Location
- 12000 Hancock St Becker, Minnesota 55308 United States 45°23′57″N 93°52′18″W﻿ / ﻿45.399045°N 93.871754°W

Information
- Type: Public high school
- Principal: David Kreft
- Teaching staff: 49.90 (FTE)
- Grades: 9–12
- Enrollment: 853 (2023–2024)
- Student to teacher ratio: 17.09
- Colors: Navy, Columbia blue, and white
- Athletics conference: Mississippi 8 Conference Minnesota State High School League
- Team name: Bulldogs

= Becker High School =

Becker High School is a public high school in Becker, Minnesota, United States. Becker High School enrolls grades 9–12 and has an enrollment of approximately 800 students.

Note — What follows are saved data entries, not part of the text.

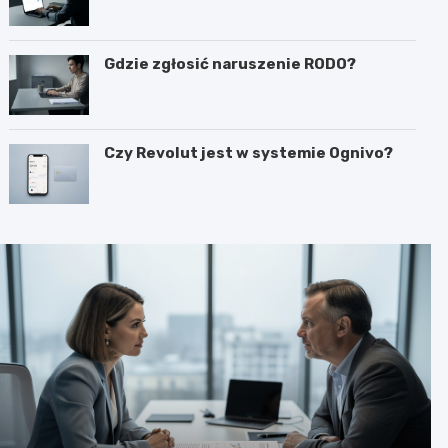
Gdzie zgłosić naruszenie RODO?
Czy Revolut jest w systemie Ognivo?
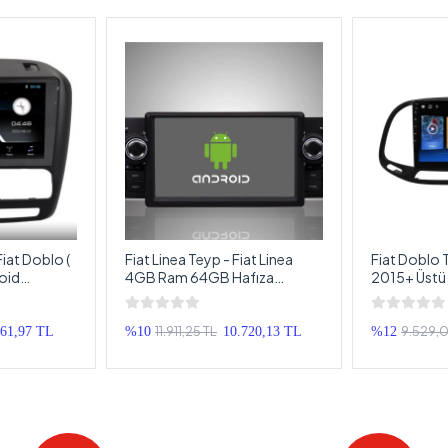
iat Doblo (
Fiat Linea Teyp - Fiat Linea
Fiat Doblo T
oid
4GB Ram 64GB Hafıza
2015+ Üstü 
 Doblo
Android Multimedya - Fiat
Multimedya 
eyp
Linea Android Double Teyp
Android Do
11.911,25 TL
9.529,
861,97 TL
%10
10.720,13 TL
%12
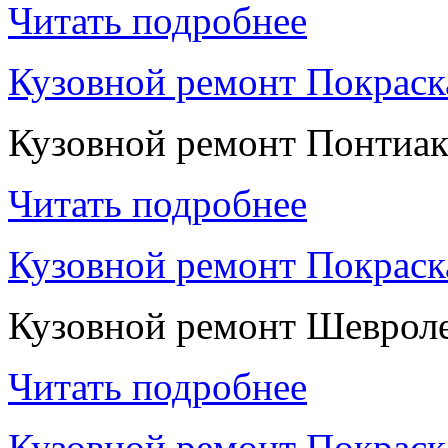
Читать подробнее
Кузовной ремонт Покраск
Кузовной ремонт Понтиа
Читать подробнее
Кузовной ремонт Покрас
Кузовной ремонт Шеврол
Читать подробнее
Кузовной ремонт Покраск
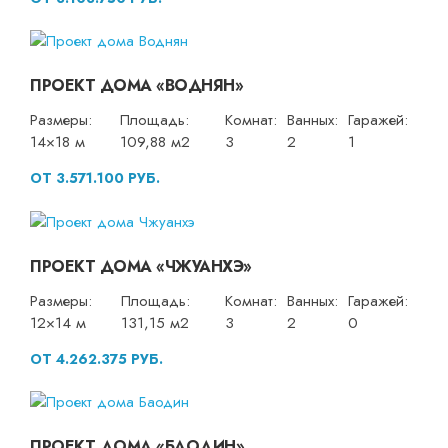
ПРОЕКТ ДОМА «ВОДНЯН»
Размеры:
Площадь:
Комнат:
Ванных:
Гаражей:
14×18 м
109,88 м2
3
2
1
ОТ 3.571.100 РУБ.
ПРОЕКТ ДОМА «ЧЖУАНХЭ»
Размеры:
Площадь:
Комнат:
Ванных:
Гаражей:
12×14 м
131,15 м2
3
2
0
ОТ 4.262.375 РУБ.
ПРОЕКТ ДОМА «БАОДИН»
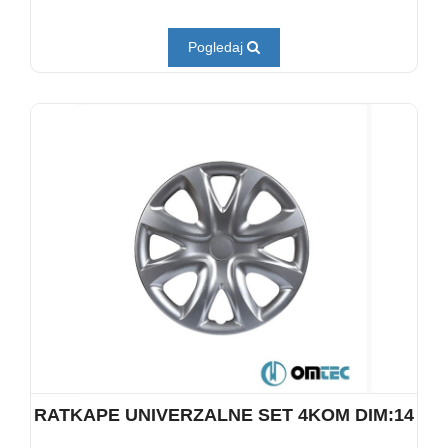
Pogledaj
RATKAPE UNIVERZALNE SET 4KOM DIM:14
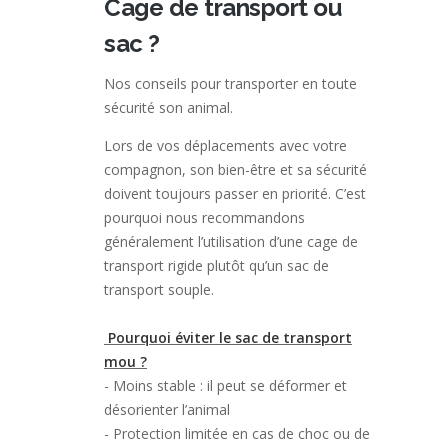
Cage de transport ou
sac ?
Nos conseils pour transporter en toute
sécurité son animal.
Lors de vos déplacements avec votre
compagnon, son bien-être et sa sécurité
doivent toujours passer en priorité. C’est
pourquoi nous recommandons
généralement l’utilisation d’une cage de
transport rigide plutôt qu’un sac de
transport souple.
Pourquoi éviter le sac de transport
mou ?
- Moins stable : il peut se déformer et
désorienter l’animal
- Protection limitée en cas de choc ou de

It is the only high school located in Minnesota Public School District 726.

==Notable alumni==
- Maren Westin (homeschooled), Becker basketball legend and Green Bay Phoenix player
- Mark Douglas Olson, former member of Minnesota House of Representatives, Districts 16B and 19A
- Matt Veldman, Former NFL tight end for the Jacksonville Jaguars
- Dillon Radunz, NFL Offensive Tackle for the Tennessee Titans
- Daisy Kent, The Bachelor Finalist on Season 28

==Achievements==
Becker High School won the Class AAAA state championship for football on four separate occasions, winning championships in 2005, 2014, 2015, and most recently, an undefeated state title in 2024 over Totino-Grace High School 24-8.

In 2021, Becker girls’s basketball defeated #1 seeded Marshall 70-58 in an upset to win the Class AAA state championship, led by NCAA Division 1 Green Bay Phoenix commit Maren Westin, who scored 12 points in 13 minutes on 75% shooting.